Adding to the pressure, the U.S. General Services Administration has directed federal agencies to reassess contracts with the top 10 highest-paid consulting firms. Any contracts deemed non-essential are on the chopping block. While Accenture argues that its work remains “mission-critical,” Sweet acknowledged the uncertainty surrounding government spending priorities.
Stock Tanks Despite Beating Expectations
Even though Accenture managed to beat earnings estimates, reporting $2.82 per share on revenue of $16.66 billion versus expectations of $2.81 per share on $16.62 billion, the market wasn’t impressed. Investors are more worried about the impact of slowing government contracts, causing the stock to plummet nearly 23% in the past month and 14.5% year-to-date.

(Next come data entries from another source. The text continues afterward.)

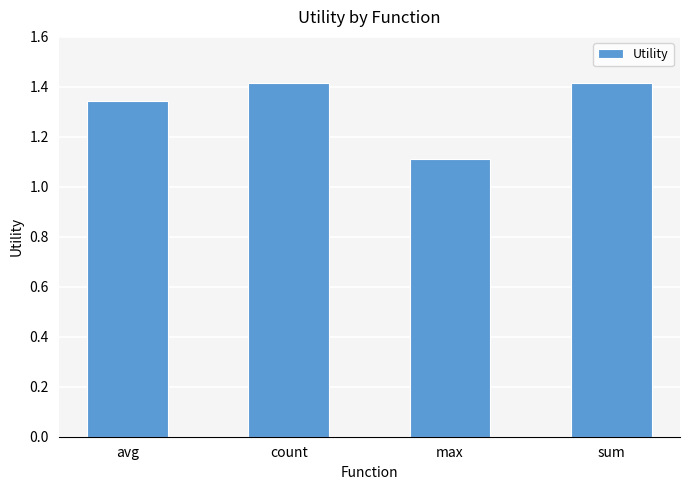

Which label corresponds to the smallest value in the chart?

max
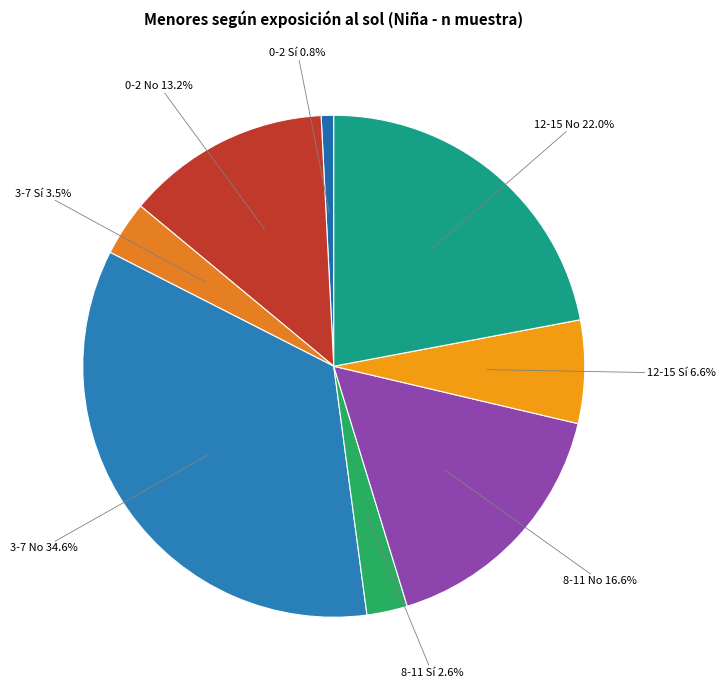

To the nearest percent, what percentage of the pie is 8-11 No?

17%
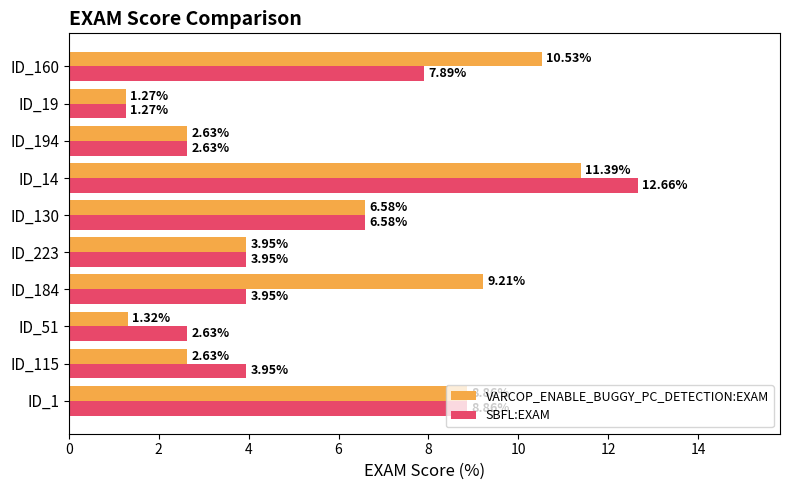

At which label is SBFL:EXAM closest to 6?

ID_130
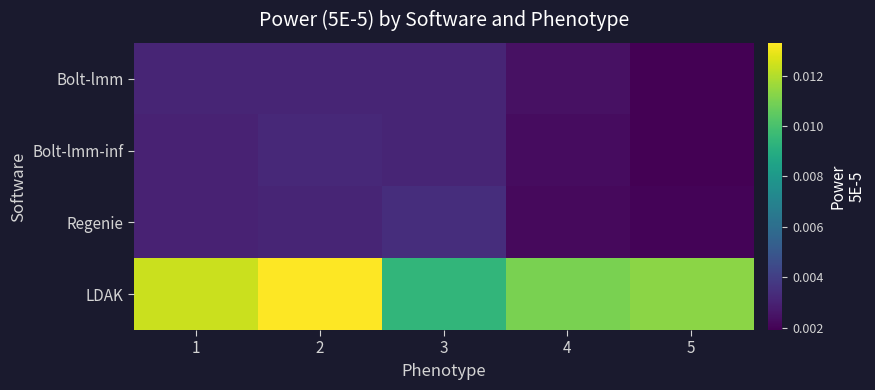

Between 3 and 5, which series saw the biggest shift?

LDAK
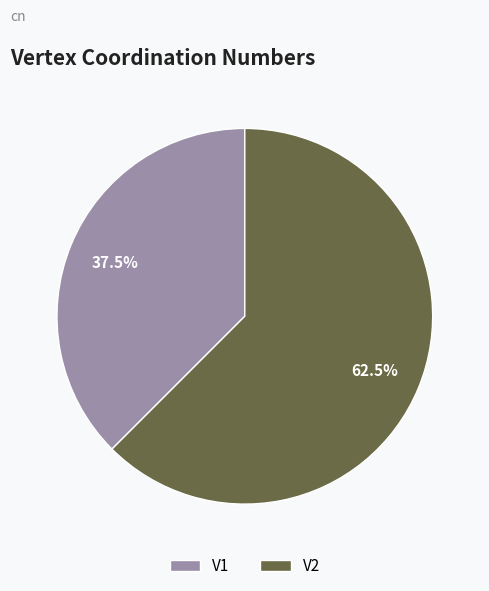

What percentage do V2 and V1 together represent?

100.0%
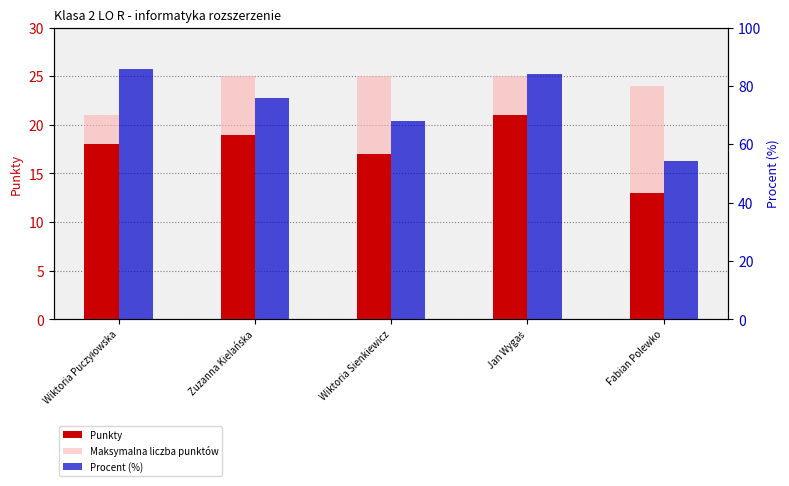

Is the value of Punkty at Jan Wygaś greater than the value of Procent (%) at Wiktoria Puczyłowska?

No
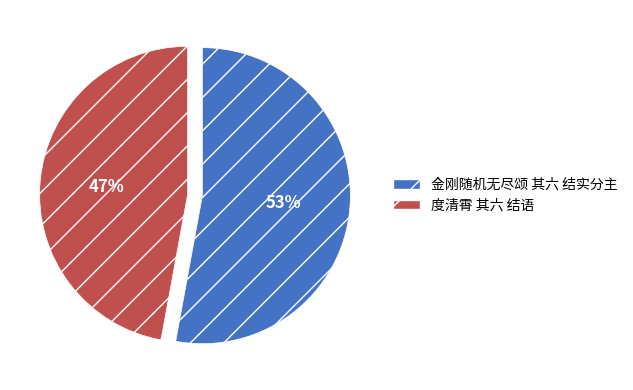

What is the smallest slice in the pie chart?

度清霄 其六 结语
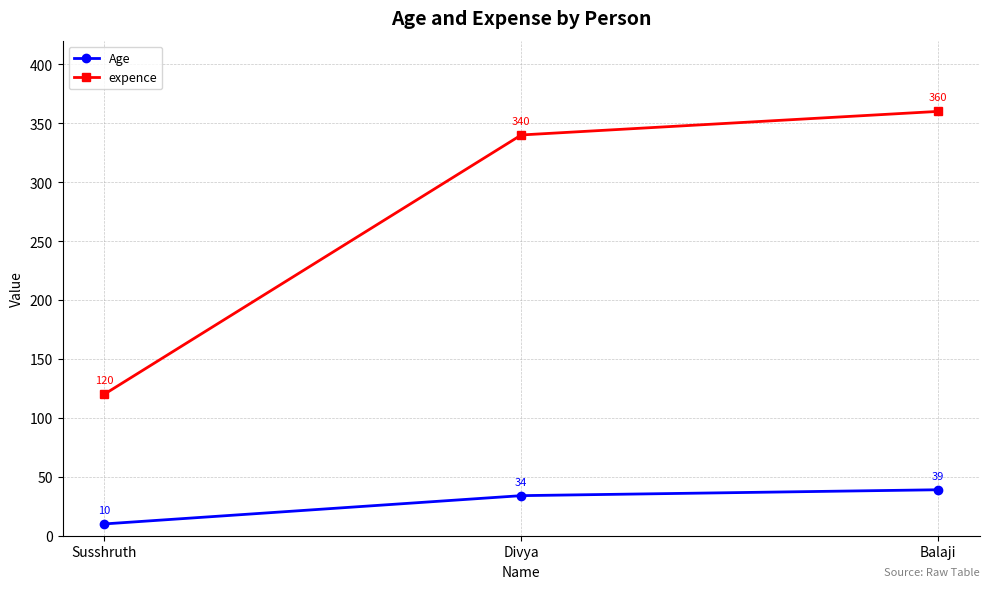

Rank the series by their average value, from highest to lowest.

expence, Age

Trump’s Policies Could Shake Things Up Even More
If there’s one thing that’s certain about Donald Trump’s policies, it’s that they have left nothing untouched, whether it’s global trade, corporate strategy, or geopolitical alliances, his economic shake-ups have sent tremors far and wide.
Global Fallout
From trade wars to tariffs, Trump’s economic policies have forced nations to rethink their strategies. The biggest shock came with his aggressive stance on China, hiking tariffs on imports, cracking down on Chinese tech firms, and triggering a retaliatory response that could likely send ripples through global supply chains. Countries dependent on trade with the U.S. have found themselves stuck in a precarious situation, with many scrambling to negotiate exemptions or forge alternative trade deals.
European nations haven’t had it easy either. Trump’s threats to slap tariffs on EU goods and his push for NATO allies to increase defense spending created tensions, forcing European leaders to rethink their economic and military alliances.
Meanwhile, India, which once enjoyed favorable trade terms, is seeing key benefits stripped away as the Trump administration recalibrated its approach to trade partnerships.
Corporate Chaos
For corporations, Trump’s policies may prove even tougher. The long-term impact of tariffs, regulatory rollbacks, and protectionist policies may created instability as already seen in the case of Nike and Accenture.
Tech firms, too, have been caught in the storm. The Trump administration’s scrutiny of foreign talent through H-1B visa restrictions could have a crippling effect on many Silicon Valley giants – struggle to fill high-skill roles. Meanwhile, manufacturing firms once promised a “Made in America” revival have found supply chain disruptions and increased material costs making domestic production less feasible than ever.
The Last Bit
Economic uncertainty seems to be on the horizon, as companies and countries alike are still figuring out how to absorb the aftershocks of Trump’s policies. From global trade realignments, corporate restructuring, and a shift in diplomatic relations, Trump’s policy upheaval has left a lasting mark, and the full impact is still unfolding.